The COVID-19 is progressing across the continent. African governments are taking measures to contain the pandemic and mitigate its direct and indirect effects. However, they have to put additional efforts to support the health professionals who are on the frontline to combat the COVID-19 while at the same time maintaining the essential health services

Although data on the number of health staff who have been infected or have died from COVID -19 remains unavailable, we know from past epidemics and anecdotes across the globe that this category of workers is directly and indirectly affected by the pandemic. The indirect effect, such as the risk of bringing the disease home and infecting their family is real and can be a source of stress for the health personnel and their families. Poorly managed, the health structures can become a source of contamination for both patients and health workers. Before the pandemic, healthcare-associated infection (HIA) was already a major global security issue for patients and healthcare professionals. This situation is particularly worrying for Africa, given the difficult working conditions in health facilities. Although significant transmission routes are through respiratory droplets and direct contact, available evidence has also confirmed the virus in some body fluids, including blood and stools, and potentially present in tears, oral swabs, and anal swabs.

Considering the strong possibility of the virus spreading between health workers and their patients, the virus can spread in the community as diagnostic procedures and patient care require proximity with patients. Given the need to preserve health workers for the health challenges to come (COVID-19 and non-COVID 19), the SDGCA calls on African leaders to take the following measures.

  1. Reinforce triage of patients in all primary, secondary, and tertiary health facilities. Regular updated COVID-19 symptoms will help both general and specialized clinics to adapt their practice of patient triage.
  2. Provide health facilities with sufficient personal protective equipment (PPE) and avoid any stock shortage of these PPEs.
  3. Strengthen infection prevention and control (IPC) in all public and private health structures and provide dedicated staff and necessary materials. The health facilities must self-assess the IPC procedure in place and adjust if needed.
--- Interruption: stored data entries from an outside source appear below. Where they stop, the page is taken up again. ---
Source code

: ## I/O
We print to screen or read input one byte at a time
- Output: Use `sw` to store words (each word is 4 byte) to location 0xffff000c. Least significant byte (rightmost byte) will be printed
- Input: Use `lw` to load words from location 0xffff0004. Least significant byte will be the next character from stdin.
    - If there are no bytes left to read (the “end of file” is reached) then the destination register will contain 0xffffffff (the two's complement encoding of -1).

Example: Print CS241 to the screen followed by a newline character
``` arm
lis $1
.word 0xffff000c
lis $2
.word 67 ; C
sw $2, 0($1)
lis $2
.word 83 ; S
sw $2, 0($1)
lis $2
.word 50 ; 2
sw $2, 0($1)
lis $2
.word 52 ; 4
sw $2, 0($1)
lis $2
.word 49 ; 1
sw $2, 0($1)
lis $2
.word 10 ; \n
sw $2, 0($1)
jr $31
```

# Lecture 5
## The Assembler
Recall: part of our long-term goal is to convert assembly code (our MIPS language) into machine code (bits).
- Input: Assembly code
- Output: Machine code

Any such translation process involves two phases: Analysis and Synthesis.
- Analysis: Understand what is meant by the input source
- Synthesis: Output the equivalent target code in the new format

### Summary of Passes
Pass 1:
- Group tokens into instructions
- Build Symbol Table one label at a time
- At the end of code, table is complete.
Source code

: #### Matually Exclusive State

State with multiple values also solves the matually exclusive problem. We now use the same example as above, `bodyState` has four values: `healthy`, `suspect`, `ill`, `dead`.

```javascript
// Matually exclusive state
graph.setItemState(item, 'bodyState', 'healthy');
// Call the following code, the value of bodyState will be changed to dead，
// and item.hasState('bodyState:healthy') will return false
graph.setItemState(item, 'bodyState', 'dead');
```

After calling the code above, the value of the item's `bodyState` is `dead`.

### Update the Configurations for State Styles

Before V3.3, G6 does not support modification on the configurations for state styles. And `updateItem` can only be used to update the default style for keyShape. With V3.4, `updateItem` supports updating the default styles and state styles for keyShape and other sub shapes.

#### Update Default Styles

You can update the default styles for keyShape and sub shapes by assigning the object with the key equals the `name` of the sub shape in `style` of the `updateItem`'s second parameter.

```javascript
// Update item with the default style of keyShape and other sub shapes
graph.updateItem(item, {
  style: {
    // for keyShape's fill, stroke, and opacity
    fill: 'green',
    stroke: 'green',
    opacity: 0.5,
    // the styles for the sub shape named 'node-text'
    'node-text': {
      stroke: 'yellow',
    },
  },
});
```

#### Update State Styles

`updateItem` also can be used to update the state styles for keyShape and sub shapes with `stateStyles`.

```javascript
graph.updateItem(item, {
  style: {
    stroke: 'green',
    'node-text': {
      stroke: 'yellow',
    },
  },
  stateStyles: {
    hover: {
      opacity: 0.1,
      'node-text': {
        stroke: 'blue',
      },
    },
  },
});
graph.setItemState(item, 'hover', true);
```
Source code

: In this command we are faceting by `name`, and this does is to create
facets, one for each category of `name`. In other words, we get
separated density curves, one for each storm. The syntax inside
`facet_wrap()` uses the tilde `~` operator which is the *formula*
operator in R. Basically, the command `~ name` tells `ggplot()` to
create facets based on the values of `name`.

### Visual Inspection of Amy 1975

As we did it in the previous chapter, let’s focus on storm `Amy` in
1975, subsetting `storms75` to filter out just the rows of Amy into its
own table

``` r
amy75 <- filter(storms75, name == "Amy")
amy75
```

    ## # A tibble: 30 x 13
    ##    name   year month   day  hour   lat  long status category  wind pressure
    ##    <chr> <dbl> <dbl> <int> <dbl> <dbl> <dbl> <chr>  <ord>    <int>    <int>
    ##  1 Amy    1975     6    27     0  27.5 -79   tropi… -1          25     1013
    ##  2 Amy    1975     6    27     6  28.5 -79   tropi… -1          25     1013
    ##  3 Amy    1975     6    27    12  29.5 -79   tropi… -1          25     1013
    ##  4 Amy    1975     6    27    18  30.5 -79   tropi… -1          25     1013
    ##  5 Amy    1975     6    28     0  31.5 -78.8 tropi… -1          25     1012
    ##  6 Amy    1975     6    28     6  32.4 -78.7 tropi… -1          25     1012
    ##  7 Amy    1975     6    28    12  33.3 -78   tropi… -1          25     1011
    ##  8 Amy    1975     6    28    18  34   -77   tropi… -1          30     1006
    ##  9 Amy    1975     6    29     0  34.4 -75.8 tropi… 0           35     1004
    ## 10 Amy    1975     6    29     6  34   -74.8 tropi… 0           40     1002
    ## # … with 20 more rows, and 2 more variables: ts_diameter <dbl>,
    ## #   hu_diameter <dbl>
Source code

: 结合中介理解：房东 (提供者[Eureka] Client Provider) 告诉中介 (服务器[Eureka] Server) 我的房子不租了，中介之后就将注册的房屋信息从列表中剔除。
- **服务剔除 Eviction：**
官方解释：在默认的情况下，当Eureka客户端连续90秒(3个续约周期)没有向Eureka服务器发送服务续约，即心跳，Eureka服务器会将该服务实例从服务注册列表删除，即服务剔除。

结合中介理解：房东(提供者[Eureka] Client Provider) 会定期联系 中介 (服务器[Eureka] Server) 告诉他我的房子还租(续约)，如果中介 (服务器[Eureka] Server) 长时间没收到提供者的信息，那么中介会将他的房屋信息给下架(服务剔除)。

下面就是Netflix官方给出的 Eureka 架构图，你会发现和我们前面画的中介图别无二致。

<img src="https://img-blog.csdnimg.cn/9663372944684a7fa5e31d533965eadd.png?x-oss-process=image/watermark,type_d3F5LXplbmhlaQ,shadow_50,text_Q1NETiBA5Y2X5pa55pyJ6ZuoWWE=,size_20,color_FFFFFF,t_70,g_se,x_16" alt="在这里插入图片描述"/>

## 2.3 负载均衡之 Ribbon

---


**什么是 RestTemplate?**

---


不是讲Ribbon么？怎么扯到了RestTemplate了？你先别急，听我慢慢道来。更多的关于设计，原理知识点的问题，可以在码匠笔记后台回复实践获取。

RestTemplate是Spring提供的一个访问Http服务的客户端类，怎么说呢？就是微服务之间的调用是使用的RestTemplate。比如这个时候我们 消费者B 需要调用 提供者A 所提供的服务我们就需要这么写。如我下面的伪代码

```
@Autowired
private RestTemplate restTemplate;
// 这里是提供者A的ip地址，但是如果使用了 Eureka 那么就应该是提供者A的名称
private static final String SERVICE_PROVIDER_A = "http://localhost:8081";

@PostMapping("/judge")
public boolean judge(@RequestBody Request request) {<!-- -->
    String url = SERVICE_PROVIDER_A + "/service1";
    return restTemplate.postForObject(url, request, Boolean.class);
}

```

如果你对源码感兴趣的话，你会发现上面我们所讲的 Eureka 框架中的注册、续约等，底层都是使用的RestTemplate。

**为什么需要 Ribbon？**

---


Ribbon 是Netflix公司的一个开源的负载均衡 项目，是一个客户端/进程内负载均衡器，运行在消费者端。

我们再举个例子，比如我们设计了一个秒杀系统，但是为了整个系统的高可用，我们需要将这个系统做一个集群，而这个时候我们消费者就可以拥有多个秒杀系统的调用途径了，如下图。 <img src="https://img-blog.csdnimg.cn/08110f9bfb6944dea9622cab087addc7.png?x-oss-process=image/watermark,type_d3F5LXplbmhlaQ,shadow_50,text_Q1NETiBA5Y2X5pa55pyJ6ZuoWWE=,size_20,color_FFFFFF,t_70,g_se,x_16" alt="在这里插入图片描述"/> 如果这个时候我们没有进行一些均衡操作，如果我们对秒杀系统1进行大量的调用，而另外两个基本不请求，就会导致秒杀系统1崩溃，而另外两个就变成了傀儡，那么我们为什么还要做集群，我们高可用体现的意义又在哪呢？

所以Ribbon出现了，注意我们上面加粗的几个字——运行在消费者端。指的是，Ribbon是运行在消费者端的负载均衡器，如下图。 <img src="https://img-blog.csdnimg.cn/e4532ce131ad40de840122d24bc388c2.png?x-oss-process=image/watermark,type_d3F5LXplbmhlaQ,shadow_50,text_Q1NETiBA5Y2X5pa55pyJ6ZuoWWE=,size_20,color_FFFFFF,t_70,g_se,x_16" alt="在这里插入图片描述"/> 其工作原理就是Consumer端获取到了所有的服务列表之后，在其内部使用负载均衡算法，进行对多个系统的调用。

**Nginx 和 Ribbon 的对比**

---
The health authorities must undertake regular supervision in public and private health structures to ensure the implementation of these procedures and ensure continuing education on site.
  4. Set up a structure for psychological and social support for health workers.
  5. Ensure mandatory and periodic testing of COVID-19 for the health workers and take care of those who test positive.
  6. Accelerate the development of e-health and telemedicine to reduce the workload of healthcare professionals and limit the unnecessary visit of patients mainly for follow-ups.